Consigne écrite 1: D'après le texte sur le traité franco-afghan, avant quelle date les troupes de la force internationale doivent-elles avoir totalement quitté l'Afghanistan ?
Consigne écrite 2: Prolongez le texte sur le traité franco-afghan à partir de sa dernière phrase.

*** Texte à lire

Traité d’amitié et de coopération entre la France et l’Afghanistan -

Par / 18 juillet 2012

Le traité d’amitié et de coopération entre la France et l’Afghanistan que nous sommes appelés à ratifier aujourd’hui, est généreux, ambitieux, …et risqué.

C’est un pari sur l’avenir de ce pays, sur la capacité et la volonté de multiples acteurs à assurer la stabilité et la paix dans cette région. Je souhaite que ce pari soit remporté.

Depuis la décision du Président Obama, auquel Nicolas Sarkozy avait rapidement emboîté le pas, de retirer totalement les troupes de la force internationale d’assistance à la sécurité mise en oeuvre par l’OTAN, à la fin de l’année 2014, les principaux pays de cette coalition menée par les Etats-Unis s’empressent de signer des traités bilatéraux de coopération civile avec le gouvernement afghan.

Le but de ces traités est de soutenir le développement économique du pays en anticipant la délicate période de transition qui existera lorsque l’armée et la police afghane, formées par des militaires de l’ISAF, seront capables d’assurer seules la sécurité.

Car tout le monde sait que ce départ se traduira par une période d’incertitude et une contraction de la manne financière internationale, au demeurant mal répartie au seul profit du régime en place et de quelques « seigneurs de guerre », qui a été déversée sur ce pays depuis 2001.

Après le retrait des troupes de l’Otan, il sera évidemment nécessaire qu’un Etat afghan existe réellement.

******
*** Données fournies

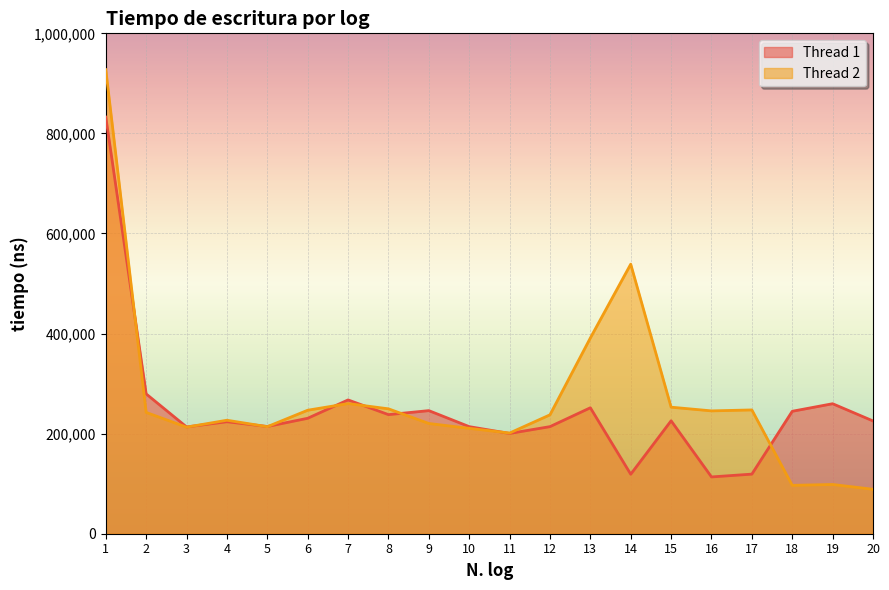

Reading left to right, list all the values displayed in this chart.

Thread 1: 832600	279400	213400	223800	214300	230700	267400	238000	246000	214000	200400	214000	251700	118900	225700	113500	119100	244700	259800	225400
Thread 2: 927400	242400	213000	226800	213900	246800	260100	249600	220300	210600	201200	237600	391200	538700	252900	245500	247400	96700	98400	88800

******

Réponse 1: Avant la fin de l'année 2014.

Réponse 2:
En outre, le développement économique et social, une gouvernance rigoureuse et des investissements importants seront les conditions indispensables au maintien de l’aide publique internationale.

C’est dans cette perspective qu’à été organisée, il y a quinze jours à Tokyo, une conférence de pays donateurs qui redoutent un effondrement économique du pays après le départ des troupes étrangères et qui veulent atténuer l’impact d’un désengagement partiel de la communauté internationale.

Ces bailleurs de fonds se sont ainsi engagés à apporter une aide civile de 16 milliards de dollars ( soit 13 milliards d’Euros) sur la décennie 2015-2025, dont 230 millions pour notre pays. Par rapport à nos capacités, c’est un effort important qu’il faudra utiliser à bon escient.

C’est dans ce contexte que se situe le traité franco-afghan dont nous débattons.

Comme l’indique l’exposé des motifs du projet de loi de ratification, le traité « marque l’évolution du soutien français d’une dominante militaire à une dominante civile ».

Pourtant, il n’organise pas seulement la future coopération civile, il comprend aussi un important volet de coopération de défense et de sécurité. En 13 articles, il donne un cadre à un ensemble de projets et d’actions, sous la forme de différents programmes.

J’approuve bien entendu tout ce qui va dans le sens du développement économique et social de ce pays.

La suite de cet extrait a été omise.